### WHAT TO PRODUCE
Copy each of the following entries word for word, leaving out the pictures.
....
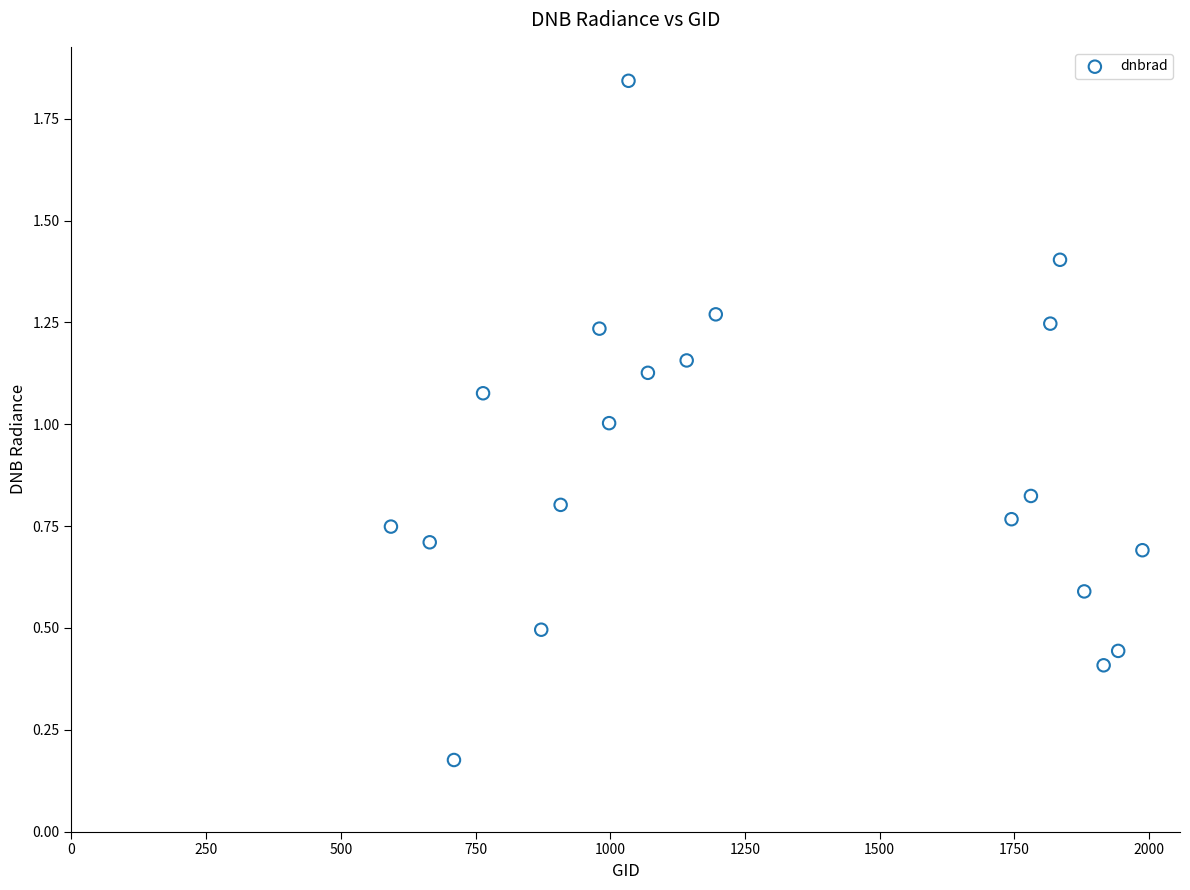

What is the range of Y values (max minus min)?

1.7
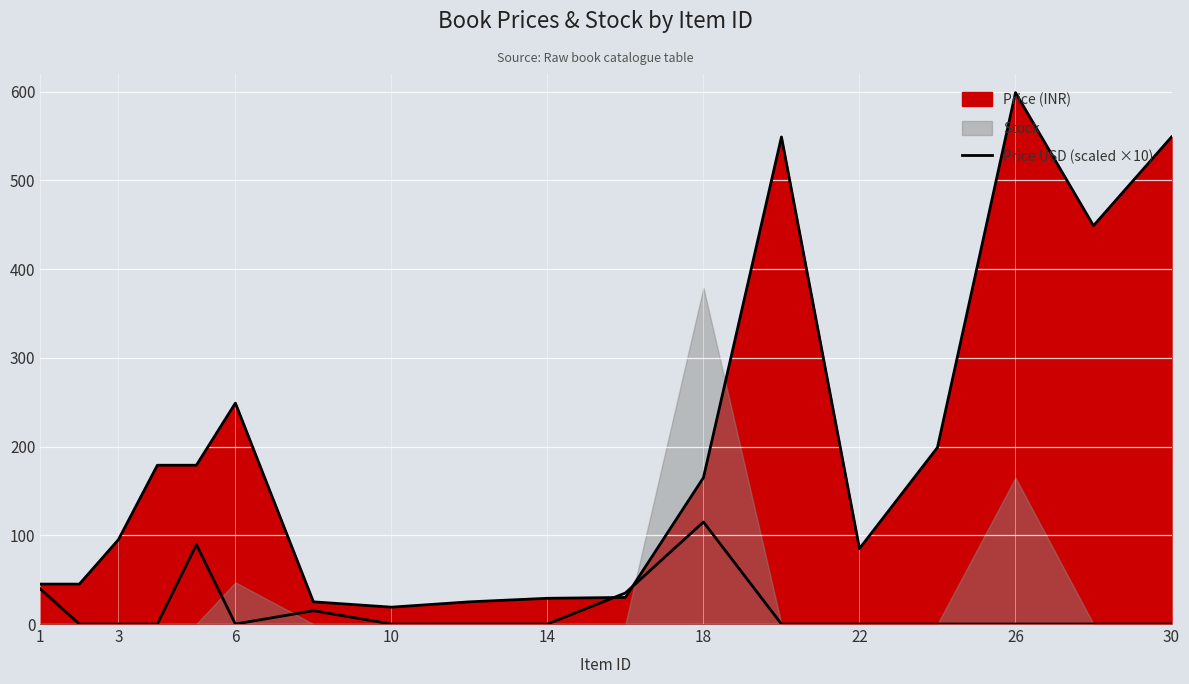

Is it true that the value at 14 is 299?

False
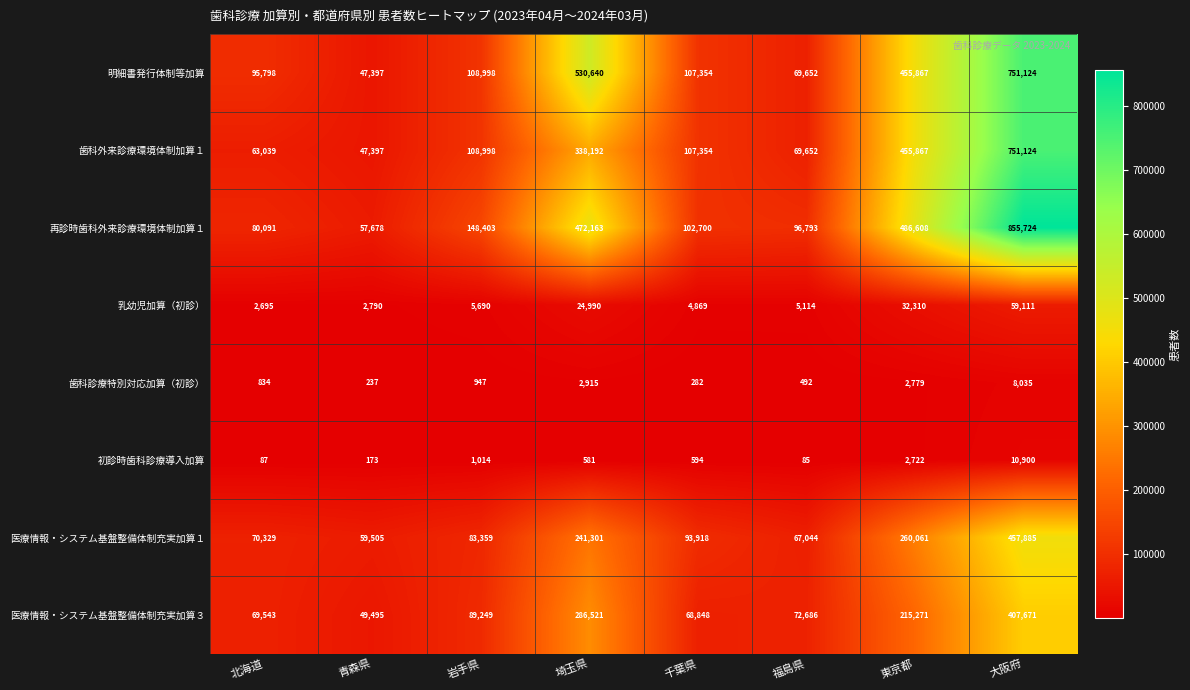

Read the 医療情報・システム基盤整備体制充実加算３ value at 岩手県, to the nearest 100.

89200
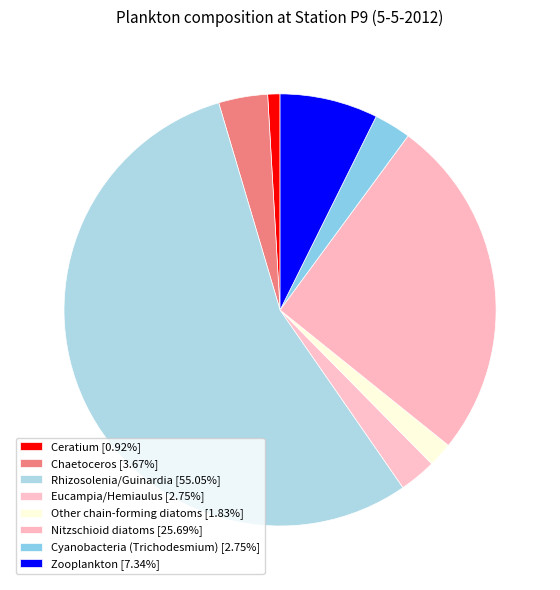

What is the smallest slice in the pie chart?

Ceratium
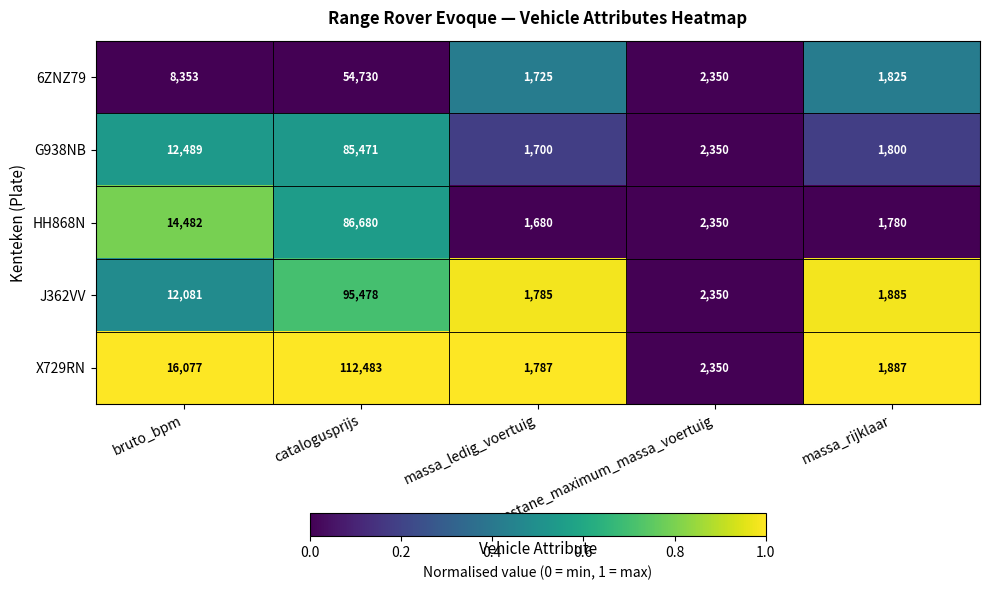

Rank the series by their maximum value, from highest to lowest.

X729RN, J362VV, HH868N, G938NB, 6ZNZ79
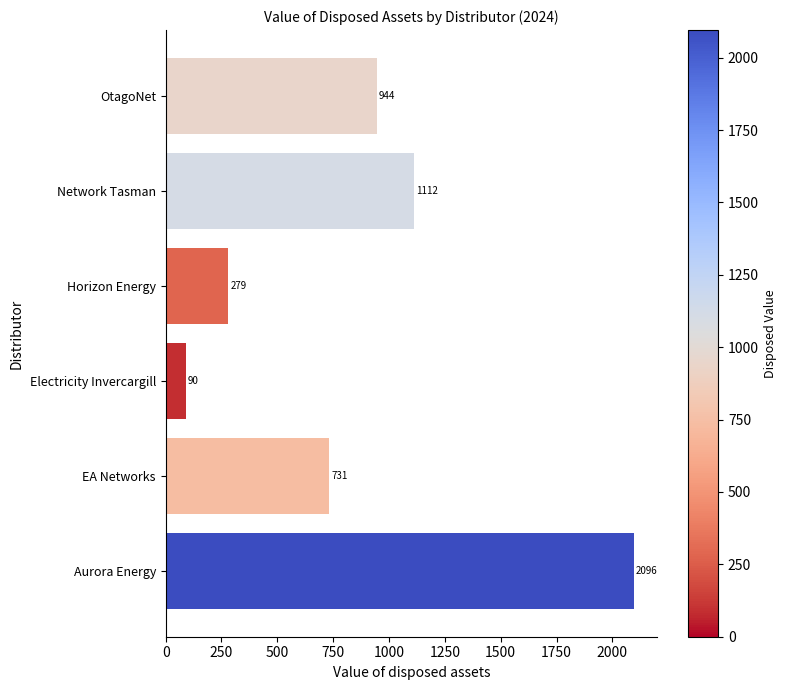

The chart shows a value of 1348.1 at Aurora Energy. True or false?

False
....
### TASK RESULT
What is the range of Y values (max minus min)?

1.7

Is it true that the value at 14 is 299?

False

Read the 医療情報・システム基盤整備体制充実加算３ value at 岩手県, to the nearest 100.

89200

What is the smallest slice in the pie chart?

Ceratium

Rank the series by their maximum value, from highest to lowest.

X729RN, J362VV, HH868N, G938NB, 6ZNZ79

The chart shows a value of 1348.1 at Aurora Energy. True or false?

False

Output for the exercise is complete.